El Sindicato Médico denuncia en una entrevista en Telemadrid que la ciudad afrontará durante meses las consecuencias asistenciales de la crisis y alerta de que todavía quedan unos 7.000 supuestos menores pendientes de verificar.

Decenas de migrantes intentan traspasar la frontera entre Ceuta y Marruecos, a 31 de julio de 2026.
La presión migratoria sufrida por Ceuta ha dejado una profunda huella en los servicios sanitarios de la ciudad. Aunque la situación en las calles ha comenzado a estabilizarse y parte de los migrantes ha optado por regresar a Marruecos, los médicos advierten de que las consecuencias de lo ocurrido seguirán notándose durante mucho tiempo.
Enrique Roviralta, representante del Sindicato Médico de Ceuta, ha denunciado durante una entrevista emitida por Telemadrid que los profesionales sanitarios tuvieron que hacer frente a la emergencia sin medios suficientes, sin protocolos específicos y sin los refuerzos que, a su juicio, deberían haber enviado el Gobierno y los ministerios competentes.
Roviralta ha recordado que durante las primeras jornadas la ciudad vivió una situación de absoluto desbordamiento. Muchos vecinos evitaron salir de sus casas, numerosos establecimientos permanecieron cerrados y las calles quedaron ocupadas por miles de personas que habían entrado irregularmente desde Marruecos.
El representante sindical ha asegurado que entre los ceutíes llegó a instalarse una sensación de inseguridad y abandono institucional. A pesar de que el escenario ya no es tan crítico como durante los primeros días, sostiene que recuperar por completo el funcionamiento habitual de la ciudad no será inmediato.
Uno de los mayores desafíos se encuentra en la atención a los alrededor de 7.000 jóvenes que permanecen en Ceuta y que han manifestado ser menores de edad. Mientras no se compruebe su edad y se resuelva su situación administrativa, no pueden ser devueltos de manera automática debido a la protección que establece la legislación para los menores.

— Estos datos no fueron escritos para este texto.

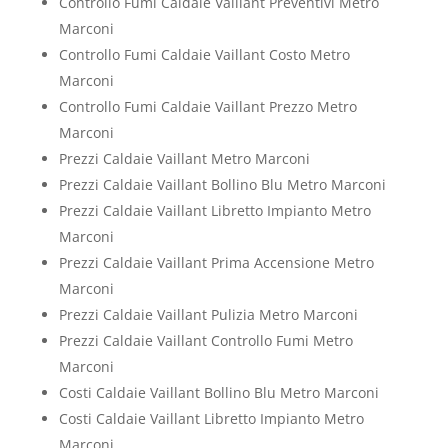
Controllo Fumi Caldaie Vaillant Preventivi Metro
Marconi
Controllo Fumi Caldaie Vaillant Costo Metro
Marconi
Controllo Fumi Caldaie Vaillant Prezzo Metro
Marconi
Prezzi Caldaie Vaillant Metro Marconi
Prezzi Caldaie Vaillant Bollino Blu Metro Marconi
Prezzi Caldaie Vaillant Libretto Impianto Metro
Marconi
Prezzi Caldaie Vaillant Prima Accensione Metro
Marconi
Prezzi Caldaie Vaillant Pulizia Metro Marconi
Prezzi Caldaie Vaillant Controllo Fumi Metro
Marconi
Costi Caldaie Vaillant Bollino Blu Metro Marconi
Costi Caldaie Vaillant Libretto Impianto Metro
Marconi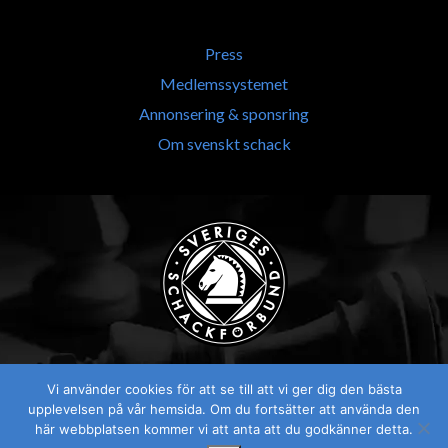
Press
Medlemssystemet
Annonsering & sponsring
Om svenskt schack
Vi använder cookies för att se till att vi ger dig den bästa
upplevelsen på vår hemsida. Om du fortsätter att använda den
här webbplatsen kommer vi att anta att du godkänner detta.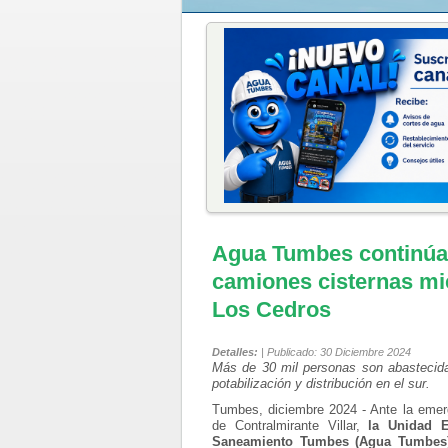
Agua Tumbes continúa 
camiones cisternas mie
Los Cedros
Detalles:
| Publicado: 30 Diciembre 2024
Más de 30 mil personas son abastecida
potabilización y distribución en el sur.
Tumbes, diciembre 2024 - Ante
la emerg
de Contralmirante Villar,
la Unidad E
Saneamiento Tumbes (Agua Tumbes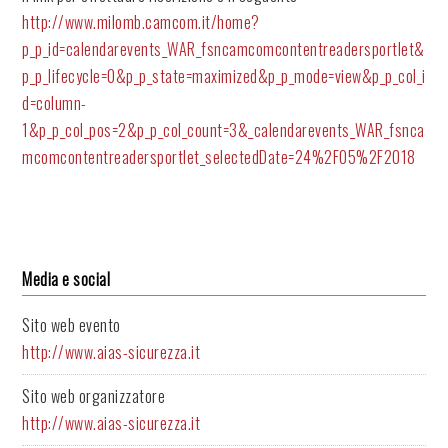
http://www.milomb.camcom.it/home?
p_p_id=calendarevents_WAR_fsncamcomcontentreadersportlet&
p_p_lifecycle=0&p_p_state=maximized&p_p_mode=view&p_p_col_i
d=column-
1&p_p_col_pos=2&p_p_col_count=3&_calendarevents_WAR_fsnca
mcomcontentreadersportlet_selectedDate=24%2F05%2F2018
Media e social
Sito web evento
http://www.aias-sicurezza.it
Sito web organizzatore
http://www.aias-sicurezza.it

La identificación de estos jóvenes obliga a los servicios sanitarios a realizar pruebas médicas cuando existen dudas sobre su edad. Entre ellas figuran radiografías y diferentes reconocimientos clínicos, lo que añade una nueva carga de trabajo a un sistema asistencial que ya se encuentra sometido a una enorme presión.

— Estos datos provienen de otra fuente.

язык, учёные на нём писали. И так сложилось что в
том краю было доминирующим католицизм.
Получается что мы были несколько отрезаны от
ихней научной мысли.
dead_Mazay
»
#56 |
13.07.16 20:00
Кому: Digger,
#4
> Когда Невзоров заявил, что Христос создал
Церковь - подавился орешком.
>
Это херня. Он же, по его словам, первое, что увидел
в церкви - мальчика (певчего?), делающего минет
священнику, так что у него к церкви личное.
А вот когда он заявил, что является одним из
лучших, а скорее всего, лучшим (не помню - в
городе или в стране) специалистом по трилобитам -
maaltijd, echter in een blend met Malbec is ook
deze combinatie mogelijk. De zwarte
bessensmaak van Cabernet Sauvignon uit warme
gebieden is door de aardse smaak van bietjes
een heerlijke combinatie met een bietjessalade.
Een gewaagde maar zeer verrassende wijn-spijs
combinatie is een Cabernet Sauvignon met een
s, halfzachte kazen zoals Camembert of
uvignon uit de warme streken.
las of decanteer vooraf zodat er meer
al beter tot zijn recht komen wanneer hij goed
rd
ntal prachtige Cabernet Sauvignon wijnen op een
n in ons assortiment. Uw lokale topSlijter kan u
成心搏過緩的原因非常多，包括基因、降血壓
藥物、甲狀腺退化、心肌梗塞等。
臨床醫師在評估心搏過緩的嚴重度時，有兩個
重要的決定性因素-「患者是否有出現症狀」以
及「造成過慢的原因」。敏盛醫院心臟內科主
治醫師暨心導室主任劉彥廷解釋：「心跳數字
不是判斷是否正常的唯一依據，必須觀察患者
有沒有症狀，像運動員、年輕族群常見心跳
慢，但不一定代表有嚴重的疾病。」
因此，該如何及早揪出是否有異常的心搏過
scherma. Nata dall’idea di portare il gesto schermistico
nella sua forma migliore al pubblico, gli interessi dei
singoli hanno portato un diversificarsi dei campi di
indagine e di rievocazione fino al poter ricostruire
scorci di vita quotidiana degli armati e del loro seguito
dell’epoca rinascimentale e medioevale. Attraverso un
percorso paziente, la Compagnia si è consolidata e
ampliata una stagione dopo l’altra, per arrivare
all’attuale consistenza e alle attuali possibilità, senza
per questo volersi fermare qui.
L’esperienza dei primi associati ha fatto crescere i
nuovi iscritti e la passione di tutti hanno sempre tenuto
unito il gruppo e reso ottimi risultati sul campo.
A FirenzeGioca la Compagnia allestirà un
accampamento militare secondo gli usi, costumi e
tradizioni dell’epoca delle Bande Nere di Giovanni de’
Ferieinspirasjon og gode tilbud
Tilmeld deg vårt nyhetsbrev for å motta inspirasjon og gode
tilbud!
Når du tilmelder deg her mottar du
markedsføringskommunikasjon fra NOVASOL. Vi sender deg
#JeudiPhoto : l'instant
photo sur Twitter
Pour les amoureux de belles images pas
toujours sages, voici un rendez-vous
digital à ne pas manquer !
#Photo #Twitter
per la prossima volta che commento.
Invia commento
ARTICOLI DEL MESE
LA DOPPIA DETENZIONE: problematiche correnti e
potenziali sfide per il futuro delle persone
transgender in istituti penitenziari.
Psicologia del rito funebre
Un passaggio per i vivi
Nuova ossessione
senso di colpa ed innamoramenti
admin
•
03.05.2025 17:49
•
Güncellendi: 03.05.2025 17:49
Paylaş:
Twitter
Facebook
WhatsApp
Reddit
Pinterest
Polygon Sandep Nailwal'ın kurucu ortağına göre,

El Sindicato Médico de Ceuta denuncia que esta tarea ha recaído sobre unos profesionales que ya estaban agotados por la atención prestada durante los peores momentos de la crisis. Según ha relatado Roviralta, los trabajadores de emergencias tuvieron que ampliar jornadas, doblar turnos y pasar noches prácticamente sin descansar.
La falta de planificación previa también ha sido duramente cuestionada por el sindicato. Roviralta considera que el Ministerio de Sanidad debería haber movilizado equipos de apoyo desde la Península y que Defensa tendría que haber participado en un dispositivo extraordinario para aliviar la carga que soportaban los servicios locales.

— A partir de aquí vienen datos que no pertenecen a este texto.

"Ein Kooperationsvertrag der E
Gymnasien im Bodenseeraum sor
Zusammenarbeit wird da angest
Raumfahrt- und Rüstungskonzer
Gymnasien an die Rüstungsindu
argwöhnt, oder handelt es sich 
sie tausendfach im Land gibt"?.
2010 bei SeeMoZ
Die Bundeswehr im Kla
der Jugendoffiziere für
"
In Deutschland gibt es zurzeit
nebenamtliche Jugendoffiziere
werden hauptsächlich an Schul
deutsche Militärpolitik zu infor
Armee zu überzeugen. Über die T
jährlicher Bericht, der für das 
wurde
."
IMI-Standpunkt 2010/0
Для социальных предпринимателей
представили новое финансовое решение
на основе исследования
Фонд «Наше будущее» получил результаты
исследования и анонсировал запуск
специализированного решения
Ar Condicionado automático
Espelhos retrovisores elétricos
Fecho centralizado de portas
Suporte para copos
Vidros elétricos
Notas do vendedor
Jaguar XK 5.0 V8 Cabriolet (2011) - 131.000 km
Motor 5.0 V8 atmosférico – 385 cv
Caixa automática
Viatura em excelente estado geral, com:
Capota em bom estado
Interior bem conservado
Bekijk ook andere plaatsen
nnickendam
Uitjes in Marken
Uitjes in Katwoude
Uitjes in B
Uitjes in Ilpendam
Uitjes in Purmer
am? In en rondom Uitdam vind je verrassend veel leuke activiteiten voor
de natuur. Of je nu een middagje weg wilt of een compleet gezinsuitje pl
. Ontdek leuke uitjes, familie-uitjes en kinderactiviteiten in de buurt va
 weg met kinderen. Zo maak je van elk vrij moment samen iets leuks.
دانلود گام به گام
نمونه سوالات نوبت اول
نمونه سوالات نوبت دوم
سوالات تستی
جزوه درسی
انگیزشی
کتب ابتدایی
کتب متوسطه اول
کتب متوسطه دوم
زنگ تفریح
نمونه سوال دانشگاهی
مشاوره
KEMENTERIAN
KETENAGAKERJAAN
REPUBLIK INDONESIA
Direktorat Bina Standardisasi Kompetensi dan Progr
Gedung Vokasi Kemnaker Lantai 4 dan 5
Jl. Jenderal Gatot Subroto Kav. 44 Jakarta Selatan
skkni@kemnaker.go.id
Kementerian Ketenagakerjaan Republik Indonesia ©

Sin embargo, según su relato, fueron los propios sanitarios de Ceuta quienes tuvieron que asumir la emergencia con los recursos disponibles. El desgaste no fue únicamente físico. Algunos profesionales terminaron sus jornadas completamente desbordados por la tensión y por la dureza de las situaciones que habían presenciado.
«Muchos al final salían llorando por la crisis emocional de lo que estaban viviendo», ha señalado Roviralta.
El Sindicato Médico reclama ahora una respuesta sostenida y no únicamente medidas puntuales. La atención a los inmigrantes que todavía permanecen en la ciudad, las pruebas para determinar la edad de miles de jóvenes y el refuerzo de los servicios públicos obligarán a mantener durante meses un dispositivo extraordinario.
Para los médicos ceutíes, la emergencia no terminó cuando disminuyó la presencia de personas en las calles. La verdadera dificultad comienza ahora: recuperar unos servicios sanitarios exhaustos y responder a una crisis que seguirá condicionando a Ceuta durante los próximos meses.